Plus haut, un autre pont, non moins vieux, conduisait de l’ancien château royal au parc de la Garenne, situé sur la rive droite, et dont il ne reste qu’une large allée d’arbres magnifiques, remontant jusqu’au village de Nazareth ; quelques pelouses, et des massifs de taillis garnissant le revers du plateau supérieur, livré à la culture.

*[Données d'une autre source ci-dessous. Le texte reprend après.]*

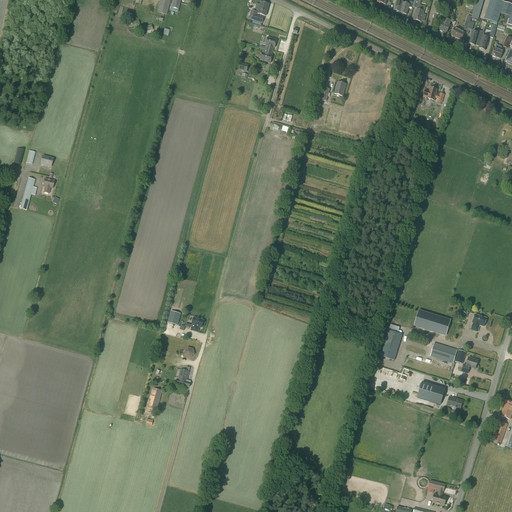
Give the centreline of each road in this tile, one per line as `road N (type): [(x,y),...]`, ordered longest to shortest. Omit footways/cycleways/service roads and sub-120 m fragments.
road 1 (track): [(196,363),(296,10)]
road 2 (unclassified): [(511,117),(275,0)]
road 3 (unclassified): [(455,511),(511,324)]
road 4 (track): [(157,511),(196,363)]
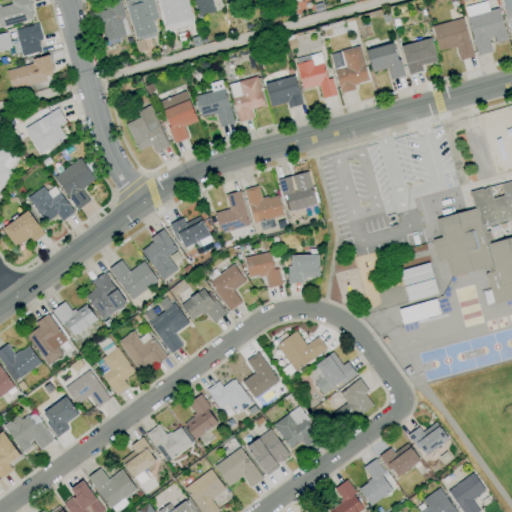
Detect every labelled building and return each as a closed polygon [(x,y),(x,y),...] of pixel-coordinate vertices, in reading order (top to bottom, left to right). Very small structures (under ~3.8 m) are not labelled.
[(0,27),(32,20),(27,0),(8,0),(10,4),(0,6),(0,27)] [(124,17),(118,0),(102,5),(103,9),(95,12),(104,42),(125,36),(119,18),(124,17)] [(157,19),(152,0),(126,0),(123,1),(134,41),(156,35),(152,20),(157,19)] [(157,0),(166,32),(193,25),(186,0),(157,0)] [(210,0),(191,0),(196,17),(214,12),(210,0)] [(511,0),(500,0),(510,39),(511,38),(511,0)] [(506,41),(498,8),(487,11),(485,2),(464,7),(476,56),(493,52),(491,44),(506,41)] [(431,26),(437,52),(454,47),(458,61),(472,57),(462,18),(431,26)] [(15,28),(20,56),(39,52),(38,41),(41,41),(38,25),(15,28)] [(0,50),(10,48),(6,32),(0,33),(0,50)] [(407,75),(421,71),(420,65),(436,61),(430,38),(399,46),(407,75)] [(402,76),(393,43),(365,50),(371,71),(386,67),(389,80),(402,76)] [(368,81),(358,46),(329,54),(339,93),(354,89),(353,85),(368,81)] [(293,59),(301,90),(317,86),(321,98),(335,95),(331,78),(326,79),(319,52),(293,59)] [(5,71),(10,89),(53,78),(47,55),(30,59),(31,64),(5,71)] [(286,103),(287,108),(301,105),(294,76),(263,84),(269,107),(286,103)] [(262,106),(256,77),(228,83),(236,122),(252,119),(250,109),(262,106)] [(194,96),(200,116),(215,112),(220,128),(233,124),(220,80),(208,83),(210,92),(194,96)] [(157,102),(174,143),(187,138),(183,127),(197,121),(184,91),(157,102)] [(124,124),(137,151),(150,145),(154,154),(168,147),(149,105),(136,111),(139,117),(124,124)] [(60,126),(64,124),(59,111),(24,124),(34,153),(65,141),(60,126)] [(0,186),(19,159),(0,146),(0,186)] [(89,201),(80,189),(94,179),(79,158),(53,177),(76,210),(89,201)] [(287,212),(316,204),(307,171),(277,180),(287,212)] [(511,188),(511,187),(510,182),(469,191),(472,210),(436,217),(440,238),(431,239),(436,261),(447,259),(450,277),(475,272),(480,269),(485,273),(487,285),(489,290),(491,299),(494,303),(511,299),(511,188)] [(54,186),(46,191),(42,186),(26,197),(43,223),(56,215),(60,221),(72,213),(54,186)] [(277,195),(260,198),(257,186),(243,189),(251,223),(281,216),(277,195)] [(213,213),(219,233),(248,225),(238,191),(224,195),(228,209),(213,213)] [(1,228),(14,248),(29,237),(32,242),(43,234),(27,210),(1,228)] [(170,223),(180,248),(208,236),(199,216),(183,223),(181,218),(170,223)] [(176,271),(167,256),(175,250),(163,229),(148,238),(151,243),(141,249),(159,280),(176,271)] [(280,285),(277,268),(272,269),(269,252),(243,257),(247,278),(263,275),(266,288),(280,285)] [(317,255),(289,255),(290,265),(286,265),(287,283),(302,283),(302,278),(318,278),(317,255)] [(143,261),(128,271),(121,260),(108,268),(129,300),(156,282),(143,261)] [(232,290),(244,282),(233,264),(208,281),(228,311),(240,302),(232,290)] [(89,282),(94,289),(84,296),(101,321),(125,304),(103,272),(89,282)] [(191,321),(204,312),(212,323),(224,314),(204,287),(179,304),(191,321)] [(96,320),(84,303),(71,313),(63,302),(52,309),(70,337),(96,320)] [(169,354),(181,345),(173,333),(187,324),(173,304),(147,322),(169,354)] [(26,335),(45,365),(61,355),(56,347),(65,341),(47,314),(34,322),(37,327),(26,335)] [(138,338),(132,330),(116,342),(138,372),(150,363),(153,366),(165,358),(146,332),(138,338)] [(274,345),(293,372),(325,349),(316,337),(304,345),(294,331),(274,345)] [(28,345),(13,355),(6,344),(0,348),(0,361),(12,381),(40,364),(28,345)] [(100,375),(114,394),(126,385),(122,380),(134,372),(115,348),(100,359),(108,369),(100,375)] [(244,360),(253,374),(241,381),(252,398),(277,382),(258,352),(244,360)] [(321,395),(354,374),(346,362),(341,365),(332,352),(313,365),(321,377),(313,383),(321,395)] [(0,395),(13,387),(0,368),(0,395)] [(96,408),(108,399),(88,370),(63,387),(75,405),(88,396),(96,408)] [(205,390),(228,419),(250,402),(232,379),(221,387),(217,381),(205,390)] [(371,405),(363,394),(367,391),(358,379),(332,398),(350,421),(371,405)] [(192,439),(217,424),(199,395),(186,403),(194,416),(182,423),(192,439)] [(77,415),(64,397),(40,414),(56,437),(67,429),(64,424),(77,415)] [(301,441),(304,446),(317,438),(297,407),(272,423),(288,449),(301,441)] [(51,441),(33,412),(20,420),(17,416),(3,425),(21,454),(34,445),(37,450),(51,441)] [(406,435),(424,457),(447,439),(434,422),(421,432),(417,427),(406,435)] [(165,436),(157,425),(145,433),(165,462),(191,444),(179,426),(165,436)] [(245,446),(264,474),(289,457),(269,429),(245,446)] [(0,477),(11,470),(7,463),(17,456),(0,432),(0,431),(0,477)] [(132,451),(120,460),(138,485),(147,479),(142,471),(155,462),(148,452),(150,450),(141,437),(129,446),(132,451)] [(419,462),(407,443),(392,453),(389,448),(378,455),(393,478),(419,462)] [(227,486),(241,476),(249,488),(261,479),(239,447),(213,466),(227,486)] [(391,490),(380,475),(384,473),(374,459),(361,468),(369,479),(356,489),(369,506),(391,490)] [(105,479),(99,469),(87,476),(106,509),(135,491),(122,470),(105,479)] [(183,487),(200,511),(216,511),(218,511),(210,499),(224,490),(209,469),(183,487)] [(477,511),(479,511),(471,500),(484,490),(471,473),(446,491),(460,511),(477,511)] [(68,511),(100,511),(84,480),(69,488),(73,497),(63,502),(68,511)] [(332,488),(341,502),(329,509),(331,511),(359,511),(363,509),(345,480),(332,488)] [(421,499),(425,506),(418,511),(454,511),(439,488),(421,499)] [(172,509),(168,503),(157,511),(156,511),(195,511),(186,499),(172,509)]
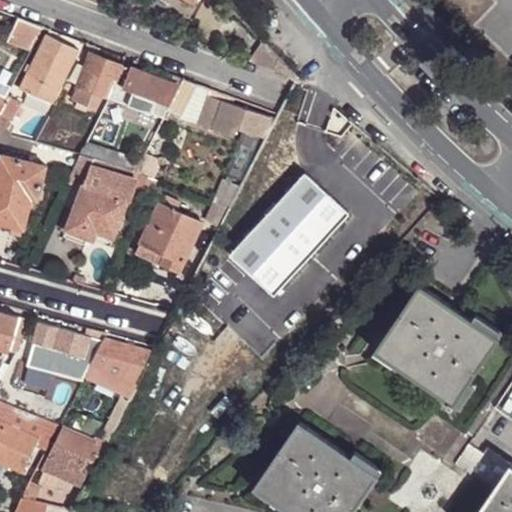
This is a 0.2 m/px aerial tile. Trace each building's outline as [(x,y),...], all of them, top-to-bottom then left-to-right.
[(10,39),(31,49),(44,25),(19,16),(10,39)] [(47,35),(30,72),(62,87),(79,49),(47,35)] [(297,79),(261,41),(249,61),(297,79)] [(96,85),(113,92),(122,66),(91,53),(86,67),(85,69),(99,75),(96,85)] [(86,67),(78,64),(62,95),(74,100),(85,69),(86,67)] [(110,99),(164,119),(169,109),(180,87),(174,85),(167,104),(124,87),(131,68),(123,65),(122,66),(113,92),(110,99)] [(167,104),(174,85),(131,68),(124,87),(167,104)] [(96,94),(110,99),(113,92),(96,85),(99,75),(85,69),(74,100),(90,106),(96,94)] [(62,87),(30,72),(26,81),(58,96),(62,87)] [(198,84),(184,78),(180,87),(169,109),(182,115),(198,84)] [(209,88),(198,84),(182,115),(181,118),(197,123),(207,95),(209,88)] [(237,99),(209,88),(207,95),(235,105),(237,99)] [(10,93),(0,111),(14,119),(23,100),(10,93)] [(235,105),(207,95),(197,123),(235,137),(238,130),(262,138),(271,117),(235,105)] [(266,140),(276,119),(271,117),(262,138),(266,140)] [(93,134),(89,142),(115,152),(118,142),(93,134)] [(125,168),(137,172),(143,161),(115,152),(89,142),(83,154),(84,154),(96,158),(125,168)] [(0,162),(0,222),(25,229),(33,199),(39,200),(48,166),(2,154),(0,162)] [(84,154),(71,182),(83,186),(71,224),(117,239),(131,201),(132,201),(139,181),(93,167),(96,158),(84,154)] [(164,193),(161,202),(179,211),(184,202),(164,193)] [(179,211),(161,202),(141,243),(167,255),(163,264),(181,272),(204,222),(179,211)] [(222,224),(231,206),(217,202),(210,218),(222,224)] [(114,248),(117,239),(71,224),(66,239),(89,246),(91,240),(114,248)] [(137,252),(163,264),(167,255),(141,243),(137,252)] [(435,386),(455,399),(499,335),(421,281),(380,340),(406,357),(401,364),(435,386)] [(20,316),(0,310),(0,346),(10,349),(11,350),(20,316)] [(16,352),(33,320),(20,316),(11,350),(16,352)] [(37,342),(57,349),(86,357),(87,354),(92,336),(41,321),(35,341),(37,342)] [(103,339),(92,336),(87,354),(94,356),(103,339)] [(153,351),(105,338),(93,364),(131,381),(136,383),(153,351)] [(53,363),(57,349),(37,342),(33,357),(53,363)] [(0,361),(10,349),(0,346),(0,361)] [(131,381),(93,364),(85,379),(121,396),(124,397),(131,381)] [(0,381),(3,383),(8,371),(3,369),(0,374),(0,381)] [(511,378),(494,404),(511,416),(511,378)] [(130,400),(138,384),(136,383),(131,381),(124,397),(130,400)] [(466,407),(455,399),(435,386),(426,400),(457,421),(466,407)] [(109,441),(130,400),(124,397),(121,396),(100,438),(109,441)] [(0,460),(14,467),(25,472),(38,446),(48,451),(61,425),(0,399),(0,460)] [(353,511),(380,473),(302,421),(262,479),(287,497),(282,503),(294,511),(353,511)] [(90,440),(65,428),(46,469),(83,487),(88,474),(89,475),(97,457),(100,458),(109,441),(100,438),(92,435),(90,440)] [(459,459),(473,469),(486,450),(472,440),(459,459)] [(486,450),(473,469),(498,486),(511,464),(511,461),(489,446),(486,450)] [(0,469),(10,475),(14,467),(0,460),(0,469)] [(511,511),(511,464),(498,486),(480,511),(511,511)] [(24,498),(15,511),(45,511),(50,504),(36,501),(43,487),(32,482),(24,498)]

Cet ancien pont, très bas, fut remplacé, pendant mon administration, par un pont moderne, d’une seule arche surbaissée, franchissant la Baïse au niveau le plus élevé qu’on put adopter, pour faire pénétrer en ville la nouvelle route venant directement d’Agen, et construit dans l’axe de la statue de Henri IV, érigée, sous la Restauration, aux frais du comte de Dijon, Député d’alors, au milieu de l’ancienne cour du château, dont une aile subsistait encore.

Voici le texte, un peu recherché, de la dédicace gravée sur le piédestal de cette statue, fort belle, du sculpteur Bosio, qui fut donné par l’Académie des Inscriptions et Belles-Lettres :

ALUMNO — MOX PATRI NOSTRO — HENRICO QUARTO.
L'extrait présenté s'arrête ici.